Great pics! 8) . How large is the lake the cabin is on?


----------



## Jim (May 23, 2008)

Waterwings said:


> Great pics! 8) . How large is the lake the cabin is on?



Almost 5000 acres.

https://www.mainelakecharts.com/3d/cobbossee3d.html


----------



## Waterwings (May 23, 2008)

Nice size body of water! Cool chart too


----------



## Captain Ahab (May 23, 2008)

If I saw you coming dressed liek that I woudl be spooked as well. 
*

YIPES*


----------



## Zum (May 23, 2008)

looks like a great spot...hope ya had a great time


----------



## jkbirocz (May 23, 2008)

Looks like an awesome time. I want that goby colored x-rap. You look like a pro in that frog tog suit 8)


----------



## mtnman (May 24, 2008)

First, great pics. 
Second, you werent defacing the dock you were marking your territory.
Third, That beer looked really good!
Glad to here you had a good time and not getting the skunk!


----------



## Jim (May 24, 2008)

jkbirocz said:


> Looks like an awesome time. I want that goby colored x-rap. You look like a pro in that frog tog suit 8)

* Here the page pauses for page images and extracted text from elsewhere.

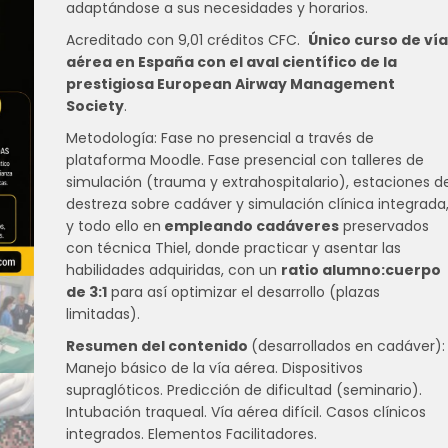
adaptándose a sus necesidades y horarios.
Acreditado con 9,01 créditos CFC.
Único curso de ví
aérea en España con el aval científico de la
prestigiosa European Airway Management
Society
.
Metodología: Fase no presencial a través de
plataforma Moodle. Fase presencial con talleres de
simulación (trauma y extrahospitalario), estaciones d
destreza sobre cadáver y simulación clínica integrada
y todo ello en
empleando cadáveres
preservados
con técnica Thiel, donde practicar y asentar las
habilidades adquiridas, con un
ratio alumno:cuerpo
de 3:1
para así optimizar el desarrollo (plazas
limitadas).
Resumen del contenido
(desarrollados en cadáver):
Manejo básico de la vía aérea. Dispositivos
supraglóticos. Predicción de dificultad (seminario).
Intubación traqueal. Vía aérea difícil. Casos clínicos
integrados. Elementos Facilitadores.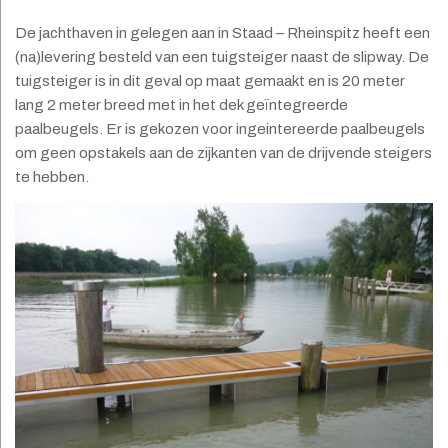
De jachthaven in gelegen aan in Staad – Rheinspitz heeft een
(na)levering besteld van een tuigsteiger naast de slipway. De
tuigsteiger is in dit geval op maat gemaakt en is 20 meter
lang 2 meter breed met in het dek geïntegreerde
paalbeugels. Er is gekozen voor ingeintereerde paalbeugels
om geen opstakels aan de zijkanten van de drijvende steigers
te hebben.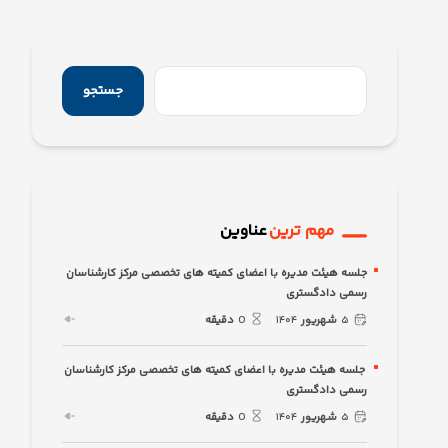
جستجو
مهم ترین
عناوین
جلسه هیئت مدیره با اعضای کمیته های تخصصی مرکز کارشناسان
رسمی دادگستری
۵
شهریور
۱۴۰۴
0
دقیقه
جلسه هیئت مدیره با اعضای کمیته های تخصصی مرکز کارشناسان
رسمی دادگستری
۵
شهریور
۱۴۰۴
0
دقیقه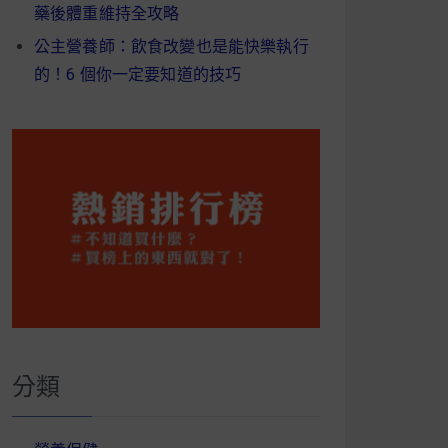
藥後體重維持全攻略
公主營養師：飲食改變也是能快樂執行
的！6 個你一定要知道的技巧
分類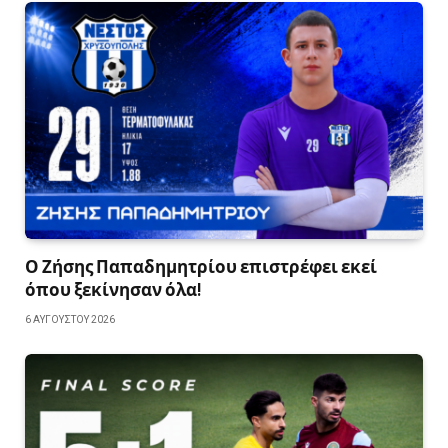
Ο Ζήσης Παπαδημητρίου επιστρέφει εκεί
όπου ξεκίνησαν όλα!
6 ΑΥΓΟΎΣΤΟΥ 2026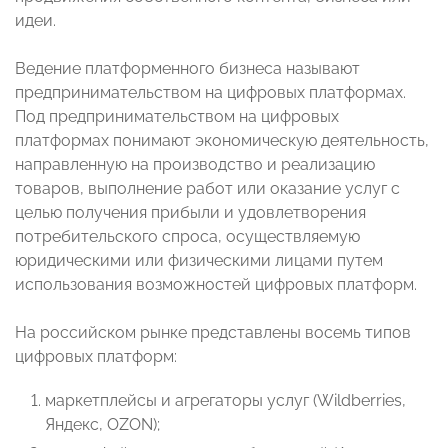
идеи.
Ведение платформенного бизнеса называют
предпринимательством на цифровых платформах.
Под предпринимательством на цифровых
платформах понимают экономическую деятельность,
направленную на производство и реализацию
товаров, выполнение работ или оказание услуг с
целью получения прибыли и удовлетворения
потребительского спроса, осуществляемую
юридическими или физическими лицами путем
использования возможностей цифровых платформ.
На российском рынке представлены восемь типов
цифровых платформ:
маркетплейсы и агрегаторы услуг (Wildberries,
Яндекс, OZON);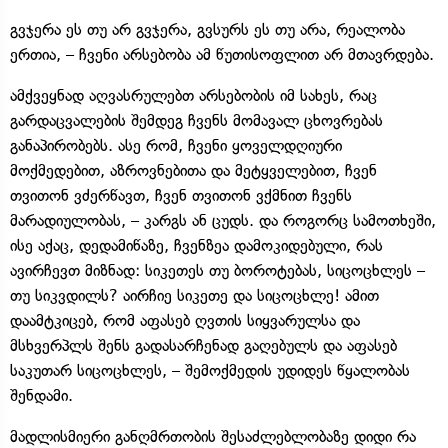
გვჯერა ეს თუ არ გვჯერა, გვსურს ეს თუ არა, რეალობა
ერთია, – ჩვენი არსებობა ამ წუთისოფლით არ მთავრდება.
ამქვეყნად აღვასრულებთ არსებობის იმ სახეს, რაც
გარდაცვალების შემდეგ ჩვენს მომავალ ცხოვრებას
განაპირობებს. ასე რომ, ჩვენი ყოველდღიური
მოქმედებით, აზროვნებითა და მეტყველებით, ჩვენ
თვითონ ვძერწავთ, ჩვენ თვითონ ვქმნით ჩვენს
მარადიულობას, – კარგს ან ცუდს. და როგორც სამოთხეში,
ისე აქაც, დედამიწაზე, ჩვენზეა დამოკიდებული, რას
ავირჩევთ მიზნად: სიკეთეს თუ ბოროტებას, სიცოცხლეს –
თუ სიკვდილს? აირჩიე სიკეთე და სიცოცხლე! ამით
დაამტკიცებ, რომ აფასებ ღვთის სიყვარულსა და
მსხვერპლს შენს გადასარჩენად გაღებულს და აფასებ
საკუთარ სიცოცხლეს, – შემოქმედის უდიდეს წყალობას
შენდამი.
მადლისმიერი განღმრთობის შესაძლებლობაზე დიდი რა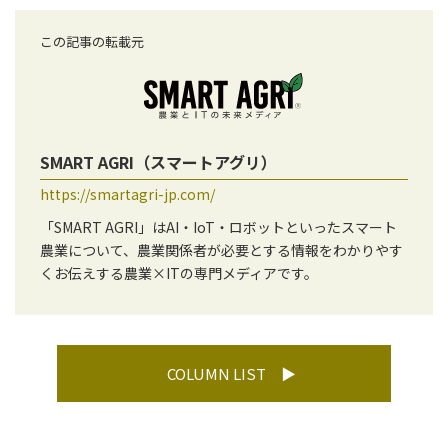
この記事の転載元
SMART AGRI（スマートアグリ）
https://smartagri-jp.com/
「SMART AGRI」はAI・IoT・ロボットといったスマート
農業について、農業関係者が必要とする情報をわかりやす
くお伝えする農業×ITの専門メディアです。
COLUMN LIST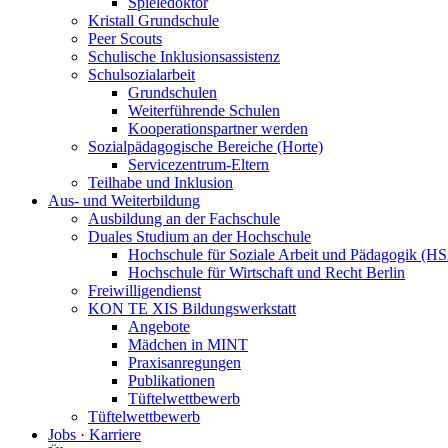
Spieledoktor
Kristall Grundschule
Peer Scouts
Schulische Inklusionsassistenz
Schulsozialarbeit
Grundschulen
Weiterführende Schulen
Kooperationspartner werden
Sozialpädagogische Bereiche (Horte)
Servicezentrum-Eltern
Teilhabe und Inklusion
Aus- und Weiterbildung
Ausbildung an der Fachschule
Duales Studium an der Hochschule
Hochschule für Soziale Arbeit und Pädagogik (H
Hochschule für Wirtschaft und Recht Berlin
Freiwilligendienst
KON TE XIS Bildungswerkstatt
Angebote
Mädchen in MINT
Praxisanregungen
Publikationen
Tüftelwettbewerb
Tüftelwettbewerb
Jobs · Karriere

My friend taking the picture said I looked like an idiot. The Temperatures were mid 60's with wind. After a few hours it would get numbing. The frog togg suit was amazing in blocking the wind. I have never believed it was really like that.


----------



## SMDave (May 24, 2008)

Those are some nice pics, especially of the smallmouth. Great colors on those smallies.


----------



## FishinsMyLife (May 24, 2008)

Sweet, man. That's a nice pickerel and smallmouth anyway 8)


----------



## slim357 (May 24, 2008)

Looks like a sweet body of water, was that a size 8 xrap? Also please tell me you dont drink michelob :-& . Oh yea nice fish as well that one smallie was thin as could be tho.


----------



## Jim (May 24, 2008)

slim357 said:


> Looks like a sweet body of water, was that a size 8 xrap? Also please tell me you dont drink michelob :-& . Oh yea nice fish as well that one smallie was thin as could be tho.



X-rap was the xr-8 size? The smaller size. 

Yes it was michelob. They were actually pretty good. We were mixing them with Sam Adams Summer Ale!


----------



## shamoo (May 24, 2008)

Nice pics dude, love the bronze back, glad you enjoyed yourself, you deserve it.


----------



## kemical (May 24, 2008)

what kind of boat is that!! me likey!!!!


----------



## mr.fish (May 26, 2008)

Looks like it was a good trip. No muskie Jim.


----------



## FishingBuds (May 26, 2008)

looked fun, nice defacing :wink:


----------